O tema da moradia já foi abordado pela Igreja na Campanha da Fraternidade de 1993. Trinta e três anos depois, constatamos que a falta de moradia continua sendo um flagelo constante na vida de milhões de brasileiros.
Em nosso Estado, mais de 130 mil famílias vivem em déficit habitacional; 8.500 estão em moradias precárias; 121 mil precisam escolher entre comer, comprar remédios ou pagar aluguel; e mais de 4 mil pessoas sobrevivem nas ruas da Grande Vitória.
Basta caminhar pelas periferias para constatar as condições indignas impostas aos empobrecidos: falta saneamento básico, transporte coletivo adequado, segurança, acessibilidade nos morros e políticas habitacionais eficazes. A situação se agrava com a crise climática. Embora os mais ricos sejam os maiores responsáveis por ela, são os pobres que mais sofrem com secas, enchentes e o calor excessivo em casas frágeis ou erguidas em áreas de risco.
Moradia não é privilégio! O direito à moradia é um direito constitucional básico ao qual todo brasileiro deve ter acesso, embora os dados acima mostrem o contrário. Na mensagem dirigida aos brasileiros por ocasião da Campanha da Fraternidade de 2026, o Papa Leão XIV manifesta o desejo de que “as iniciativas nascidas a partir da Campanha da Fraternidade possam inspirar autoridades governamentais a promover políticas públicas a fim de que, trabalhando todos em conjunto, seja possível oferecer à população mais carente melhorias significativas nas condições de habitação”.

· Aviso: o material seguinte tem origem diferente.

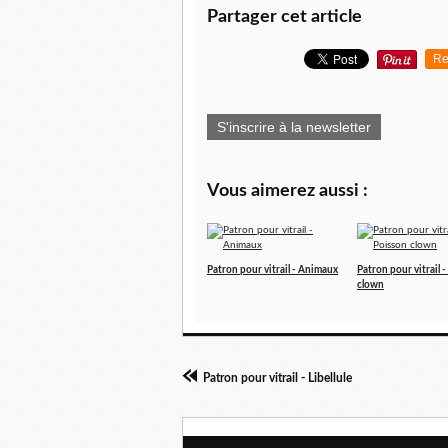
Partager cet article
Re
S'inscrire à la newsletter
Vous aimerez aussi :
Patron pour vitrail - Animaux
Patron pour vitrail 
clown
Patron pour vitrail - Libellule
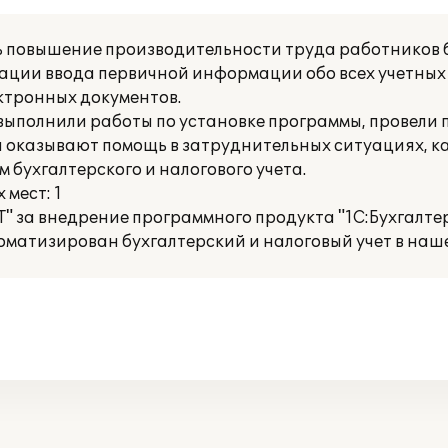
 повышение производительности труда работников б
зации ввода первичной информации обо всех учетных
ктронных документов.
выполнили работы по установке программы, провели 
ни оказывают помощь в затруднительных ситуациях, 
 бухгалтерского и налогового учета.
мест: 1
 за внедрение программного продукта "1С:Бухгалте
томатизирован бухгалтерский и налоговый учет в наш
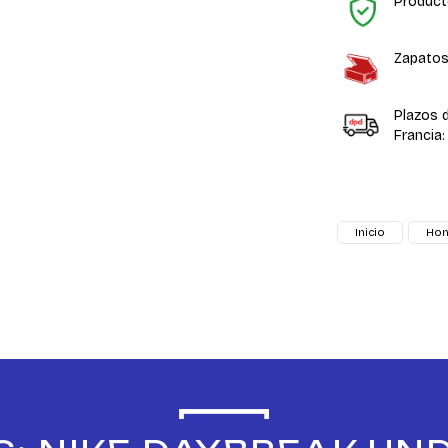
Product
Zapatos
Plazos 
Francia:
Inicio
Ho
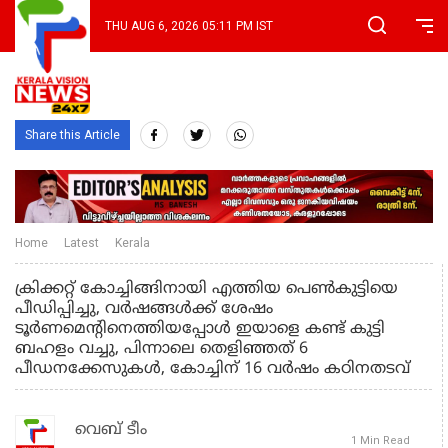
THU AUG 6, 2026 05:11 PM IST
Share this Article
Home
Latest
Kerala
ക്രിക്കറ്റ് കോച്ചിങ്ങിനായി എത്തിയ പെൺകുട്ടിയെ
പീഡിപ്പിച്ചു, വർഷങ്ങൾക്ക് ശേഷം
ടൂർണമെന്റിനെത്തിയപ്പോൾ ഇയാളെ കണ്ട് കുട്ടി
ബഹളം വച്ചു, പിന്നാലെ തെളിഞ്ഞത് 6
പീഡനക്കേസുകൾ, കോച്ചിന് 16 വർഷം കഠിനതടവ്
വെബ് ടീം
1 Min Read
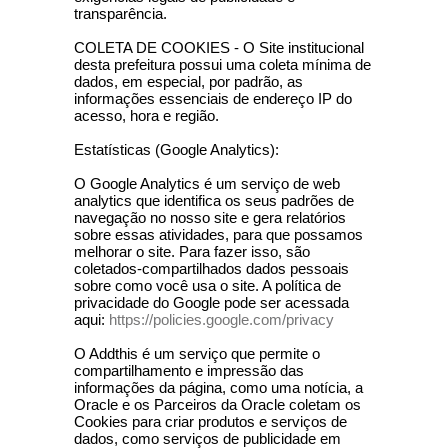
transparência.
COLETA DE COOKIES - O Site institucional
desta prefeitura possui uma coleta mínima de
dados, em especial, por padrão, as
informações essenciais de endereço IP do
acesso, hora e região.
Estatísticas (Google Analytics):
O Google Analytics é um serviço de web
analytics que identifica os seus padrões de
navegação no nosso site e gera relatórios
sobre essas atividades, para que possamos
melhorar o site. Para fazer isso, são
coletados-compartilhados dados pessoais
sobre como você usa o site. A política de
privacidade do Google pode ser acessada
aqui:
https://policies.google.com/privacy
O Addthis é um serviço que permite o
compartilhamento e impressão das
informações da página, como uma notícia, a
Oracle e os Parceiros da Oracle coletam os
Cookies para criar produtos e serviços de
dados, como serviços de publicidade em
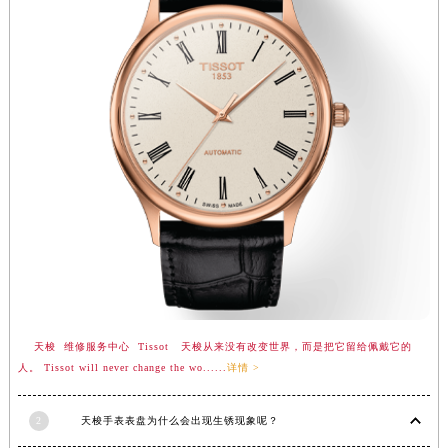
辽宁省营口市站前区市府路与渤海大街交叉口天梭售后服务中心（需提前预约）
辽宁省沈阳市沈河区中街路137号亨得利名表维修授权店1楼天梭售后服务中心（需提前预约）
辽宁省沈阳市沈河区中街路83号亨得利名表维修授权店1楼天梭售后服务中心（需提前预约）
北京市朝阳区建国门外大街甲6号华熙国际中心D座11层1102室天梭售后服务中心（北京总部）（需提前预约）
北京市东城区东长安街1号王府井东方广场W3座6层602室天梭售后服务中心（需提前预约）
河北省保定市竞秀区朝阳北大街北国先天下天梭售后服务中心（需提前预约）
内蒙古自治区阿拉善盟市左旗土尔扈特大街天梭售后服务中心（需提前预约）
内蒙古自治区巴彦淖尔市临河区新华街天梭售后服务中心（需提前预约）
内蒙古自治区包头市青山区幸福路甲3号王府井百货名表维修天梭售后服务中心（需提前预约）
内蒙古自治区赤峰市红山区哈达街天梭售后服务中心（需提前预约）
内蒙古自治区鄂尔多斯市东胜区伊金霍洛街天梭售后服务中心（需提前预约）
内蒙古自治区呼伦贝尔市海拉尔区中央街天梭售后服务中心（需提前预约）
天梭 维修服务中心 Tissot 天梭从来没有改变世界，而是把它留给佩戴它的
内蒙古自治区通辽市科尔沁区明仁大街天梭售后服务中心（需提前预约）
人。 Tissot will never change the wo......
详情 >
内蒙古自治区乌海市海勃湾区人民南路天梭售后服务中心（需提前预约）
内蒙古自治区乌兰察布市集宁区恩和大街天梭售后服务中心（需提前预约）
2
天梭手表表盘为什么会出现生锈现象呢？
内蒙古自治区锡林郭勒盟市锡林浩特市光明街与额尔敦路交叉口天梭售后服务中心（需提前预约）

Entretanto, o poder público muitas vezes caminha na direção oposta. Em vez de priorizar políticas habitacionais, prefeituras da Grande Vitória investem milhões em estruturas e enfeites natalinos. Apenas em 2025, foram mais de R$ 20 milhões com decoração de Natal e valores elevados com shows pirotécnicos na virada do ano. Quantas casas poderiam ser construídas ou reformadas com esses recursos? Quantas escadarias e ruas nos morros poderiam ser recuperadas? Quantos equipamentos de atendimento à população em situação de rua poderiam ser implantados?
Também fere a dignidade humana o drama de famílias expulsas pelo Judiciário de suas casas, construídas em áreas ocupadas, em favor de grandes projetos imobiliários, sob o silêncio cúmplice de outros poderes, como ocorre na Vila Esperança, em Vila Velha; e na ocupação Chico Prego, em Vitória.
A Campanha nos recorda que “Ele veio morar entre nós” (Jo 1,14). Cada pessoa sem moradia digna atualiza o sofrimento do Menino Jesus e de seus pais, que não encontraram uma casa e precisaram acolher a vida em condições precárias. Defender moradia é defender a própria dignidade humana.
Convido vocês para a abertura da Campanha da Fraternidade na Arquidiocese de Vitória que acontecerá neste dia 22 de fevereiro, às 15h, no Ginásio Dom Bosco, em Vitória.